Though J. B. S. Haldane never took a degree in science (he studied classics at Oxford), he became a brilliant scientist in his own right, mostly working for the government at Cambridge. The biologist Peter Medawar, who spent his life around mental Olympians, called him “the cleverest man I ever knew.” Huxley parodied the younger Haldane too, in his novel Antic Hay, but also used his ideas on genetic manipulation of humans as the basis for the plot of Brave New World. Among many other achievements, Haldane played a central role in marrying Darwinian principles of evolution to the genetic work of Gregor Mendel to produce what is known to geneticists as the Modern Synthesis.
Perhaps uniquely among human beings, the younger Haldane found the First World War “a very enjoyable experience” and freely admitted that he “enjoyed the opportunity of killing people.” He was himself wounded twice. After the war he became a successful popularizer of science and wrote twenty-three books (as well as over four hundred scientific papers). His books are still thoroughly readable and instructive, though not always easy to find. He also became an enthusiastic Marxist. It has been suggested, not altogether cynically, that this was out of a purely contrarian instinct and that if he had been born in the Soviet Union he would have been a passionate monarchist. At all events, most of his articles first app
eared in the Communist Daily Worker.
Whereas his father’s principal interests concerned miners and poisoning, the younger Haldane became obsessed with saving submariners and divers from the unpleasant consequences of their work. With Admiralty funding, he acquired a decompression chamber that he called the “pressure pot.” This was a metal cylinder into which three people at a time could be sealed and subjected to tests of various types, all painful and nearly all dangerous. Volunteers might be required to sit in ice water while breathing “aberrant atmosphere,” or subjected to rapid changes of pressurization. In one experiment, Haldane himself simulated a dangerously hasty ascent to see what would happen. What happened was that the dental fillings in his teeth exploded. “Almost every experiment,” Norton writes, “ended with someone having a seizure, bleeding or vomiting.” The chamber was virtually soundproof, so the only way for occupants to signal unhappiness or distress was to tap insistently on the chamber wall or to hold up notes to a small window.

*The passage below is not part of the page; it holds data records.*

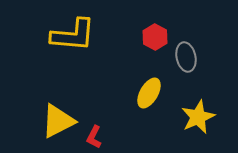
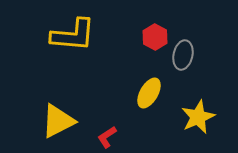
gray ellipse: moved 3 px left, 2 px up; rotated 24 degrees clockwise
red L-shape: moved 13 px right; rotated 30 degrees clockwise
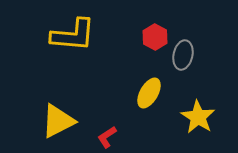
yellow star: rotated 16 degrees counterclockwise
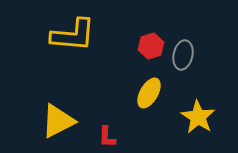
red hexagon: moved 4 px left, 9 px down; rotated 15 degrees clockwise
red L-shape: rotated 55 degrees counterclockwise
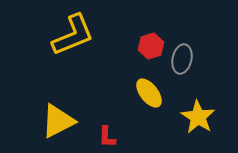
yellow L-shape: rotated 27 degrees counterclockwise
gray ellipse: moved 1 px left, 4 px down
yellow ellipse: rotated 68 degrees counterclockwise
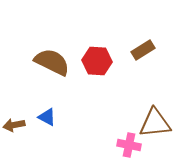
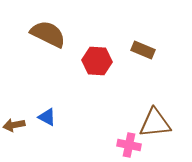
brown rectangle: rotated 55 degrees clockwise
brown semicircle: moved 4 px left, 28 px up
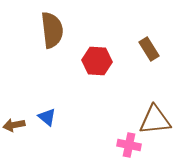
brown semicircle: moved 4 px right, 4 px up; rotated 57 degrees clockwise
brown rectangle: moved 6 px right, 1 px up; rotated 35 degrees clockwise
blue triangle: rotated 12 degrees clockwise
brown triangle: moved 3 px up
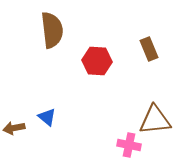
brown rectangle: rotated 10 degrees clockwise
brown arrow: moved 3 px down
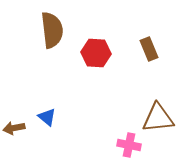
red hexagon: moved 1 px left, 8 px up
brown triangle: moved 3 px right, 2 px up
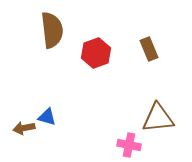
red hexagon: rotated 24 degrees counterclockwise
blue triangle: rotated 24 degrees counterclockwise
brown arrow: moved 10 px right
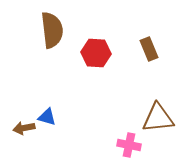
red hexagon: rotated 24 degrees clockwise
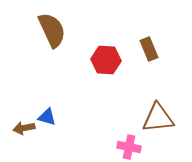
brown semicircle: rotated 18 degrees counterclockwise
red hexagon: moved 10 px right, 7 px down
pink cross: moved 2 px down
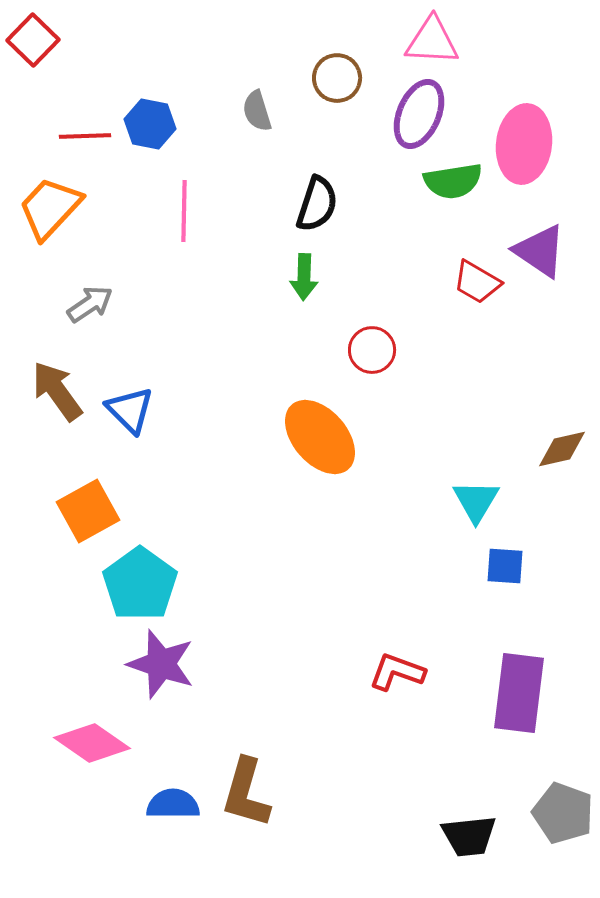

On another occasion, while poisoning himself with elevated levels of oxygen, Haldane had a fit so severe that he crushed several vertebrae. Collapsed lungs were a routine hazard. Perforated eardrums were quite common, too; but, as Haldane reassuringly noted in one of his essays, “the drum generally heals up; and if a hole remains in it, although one is somewhat deaf, one can blow tobacco smoke out of the ear in question, which is a social accomplishment.”
What was extraordinary about this was not that Haldane was willing to subject himself to such risk and discomfort in the pursuit of science, but that he had no trouble talking colleagues and loved ones into climbing into the chamber, too. Sent on a simulated descent, his wife once had a fit that lasted thirteen minutes. When at last she stopped bouncing across the floor, she was helped to her feet and sent home to cook dinner. Haldane happily employed whoever happened to be around, including on one memorable occasion a former Prime Minister of Spain, Juan Negrín. Dr. Negrín complained afterwards of minor tingling and “a curious velvety sensation on the lips” but otherwise seems to have escaped unharmed. He may have considered himself very lucky. A similar experiment with oxygen deprivation left Haldane without feeling in his buttocks and lower spine for six years.